From the text on automatic segment sources, copy word for word the stretch from "Automatic segment sources" through "weekly by default.".

§ DOCUMENT EXCERPT:
----

Automatic segment sources
The system auto-generates segments from existing data sources on a schedule. The Query Generation Sync Segments job creates segments automatically, running at installation and then weekly by default.
| Source | What it pulls |
|---|---|
| Saved Reports (sys_report) | Report filters from recently viewed reports |
| Report Sources (sys_report_source) | Analytics data source filters |
| PA Indicators (pa_cubes) | Performance Analytics indicator conditions |
| Saved Filters (sys_filter) | Global saved filters only (excludes user-specific and group-specific filters) |
| App Modules (sys_app_module) | Module-level list view filters |
Automated segment rules
To reduce noise from outdated and irrelevant segments, the job follows specific rules. Segments based on reports, report sources, or indicator sources are active only if the records meet certain criteria:
- Reports must be shared, created by a user with an analytics manager role (admin, dashboard_admin, report_admin, pa_admin, or viz_admin), and have run recently (within 180 days by default).

----

§ STUDY MATERIAL:

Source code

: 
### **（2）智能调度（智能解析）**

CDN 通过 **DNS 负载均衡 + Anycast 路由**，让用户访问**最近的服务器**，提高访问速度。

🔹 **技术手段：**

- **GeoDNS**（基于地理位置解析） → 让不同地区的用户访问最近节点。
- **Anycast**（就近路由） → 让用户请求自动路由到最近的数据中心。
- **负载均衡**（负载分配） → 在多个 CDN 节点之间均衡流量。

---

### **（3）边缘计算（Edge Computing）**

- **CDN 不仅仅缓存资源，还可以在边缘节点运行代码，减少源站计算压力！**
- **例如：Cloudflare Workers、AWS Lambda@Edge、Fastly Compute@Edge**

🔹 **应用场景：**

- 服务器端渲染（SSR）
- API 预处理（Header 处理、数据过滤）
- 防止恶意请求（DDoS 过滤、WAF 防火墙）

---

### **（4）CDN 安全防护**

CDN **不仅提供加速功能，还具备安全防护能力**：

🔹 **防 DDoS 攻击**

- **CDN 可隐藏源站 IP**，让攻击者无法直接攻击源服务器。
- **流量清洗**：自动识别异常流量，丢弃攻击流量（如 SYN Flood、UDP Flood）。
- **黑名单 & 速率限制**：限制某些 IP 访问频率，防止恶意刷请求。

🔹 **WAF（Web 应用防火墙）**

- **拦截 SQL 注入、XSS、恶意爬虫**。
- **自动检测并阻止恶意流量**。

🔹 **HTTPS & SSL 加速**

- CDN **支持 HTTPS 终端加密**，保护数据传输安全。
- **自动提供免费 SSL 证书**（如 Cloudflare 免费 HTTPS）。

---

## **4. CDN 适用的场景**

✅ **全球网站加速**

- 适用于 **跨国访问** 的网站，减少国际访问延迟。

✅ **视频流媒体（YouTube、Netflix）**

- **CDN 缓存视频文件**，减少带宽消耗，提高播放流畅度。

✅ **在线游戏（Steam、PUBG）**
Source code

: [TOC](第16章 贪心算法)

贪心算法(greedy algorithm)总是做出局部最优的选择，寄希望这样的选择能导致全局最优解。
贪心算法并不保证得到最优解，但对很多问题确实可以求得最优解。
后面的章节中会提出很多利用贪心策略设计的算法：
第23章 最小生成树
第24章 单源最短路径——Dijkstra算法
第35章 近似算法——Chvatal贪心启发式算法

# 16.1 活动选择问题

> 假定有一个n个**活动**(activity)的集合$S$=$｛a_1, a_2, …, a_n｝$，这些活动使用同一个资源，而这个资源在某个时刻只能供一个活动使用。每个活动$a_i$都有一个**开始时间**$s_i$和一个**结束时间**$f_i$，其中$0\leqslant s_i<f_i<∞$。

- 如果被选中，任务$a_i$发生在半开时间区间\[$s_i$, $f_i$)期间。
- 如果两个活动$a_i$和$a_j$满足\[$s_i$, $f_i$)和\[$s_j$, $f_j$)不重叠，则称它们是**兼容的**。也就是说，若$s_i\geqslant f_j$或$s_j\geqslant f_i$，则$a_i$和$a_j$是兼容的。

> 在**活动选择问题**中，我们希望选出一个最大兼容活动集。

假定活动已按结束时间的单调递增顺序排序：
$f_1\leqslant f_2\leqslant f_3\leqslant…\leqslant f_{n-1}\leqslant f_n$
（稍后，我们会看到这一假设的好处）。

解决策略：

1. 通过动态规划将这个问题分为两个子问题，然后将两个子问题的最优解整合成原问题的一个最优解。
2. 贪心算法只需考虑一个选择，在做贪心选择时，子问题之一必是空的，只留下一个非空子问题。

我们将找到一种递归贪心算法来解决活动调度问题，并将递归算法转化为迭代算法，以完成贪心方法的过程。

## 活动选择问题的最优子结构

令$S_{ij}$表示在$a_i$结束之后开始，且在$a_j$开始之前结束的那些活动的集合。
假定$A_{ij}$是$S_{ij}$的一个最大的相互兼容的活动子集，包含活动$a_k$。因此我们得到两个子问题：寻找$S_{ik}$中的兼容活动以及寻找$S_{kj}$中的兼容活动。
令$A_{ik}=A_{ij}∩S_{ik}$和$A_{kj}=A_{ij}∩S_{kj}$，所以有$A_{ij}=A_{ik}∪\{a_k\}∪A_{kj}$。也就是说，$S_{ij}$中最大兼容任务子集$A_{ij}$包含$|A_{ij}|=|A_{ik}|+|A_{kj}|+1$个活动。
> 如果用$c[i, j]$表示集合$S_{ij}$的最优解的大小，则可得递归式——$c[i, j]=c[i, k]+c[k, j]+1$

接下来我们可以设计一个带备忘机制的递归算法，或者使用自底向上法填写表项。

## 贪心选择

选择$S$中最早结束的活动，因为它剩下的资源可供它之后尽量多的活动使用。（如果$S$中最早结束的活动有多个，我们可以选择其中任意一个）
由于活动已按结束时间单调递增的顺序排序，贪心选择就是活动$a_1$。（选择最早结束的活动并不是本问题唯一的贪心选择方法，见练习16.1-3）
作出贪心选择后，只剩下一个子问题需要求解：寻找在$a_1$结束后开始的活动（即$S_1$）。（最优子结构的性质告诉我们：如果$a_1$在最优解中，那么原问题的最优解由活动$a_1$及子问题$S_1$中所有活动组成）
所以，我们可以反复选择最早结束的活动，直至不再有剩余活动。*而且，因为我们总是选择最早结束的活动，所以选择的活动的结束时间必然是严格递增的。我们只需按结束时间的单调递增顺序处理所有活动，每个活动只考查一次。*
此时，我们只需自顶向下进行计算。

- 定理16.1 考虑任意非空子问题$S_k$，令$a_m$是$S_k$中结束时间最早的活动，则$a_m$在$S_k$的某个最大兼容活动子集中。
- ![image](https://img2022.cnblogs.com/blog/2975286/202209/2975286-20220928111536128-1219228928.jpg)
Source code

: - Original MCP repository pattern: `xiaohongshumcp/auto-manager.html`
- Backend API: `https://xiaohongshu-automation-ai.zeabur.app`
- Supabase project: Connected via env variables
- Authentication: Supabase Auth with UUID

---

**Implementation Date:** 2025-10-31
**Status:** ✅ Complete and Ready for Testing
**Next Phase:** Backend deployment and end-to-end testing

----

§ EXERCISE RESPONSE:
Automatic segment sources
The system auto-generates segments from existing data sources on a schedule. The Query Generation Sync Segments job creates segments automatically, running at installation and then weekly by default.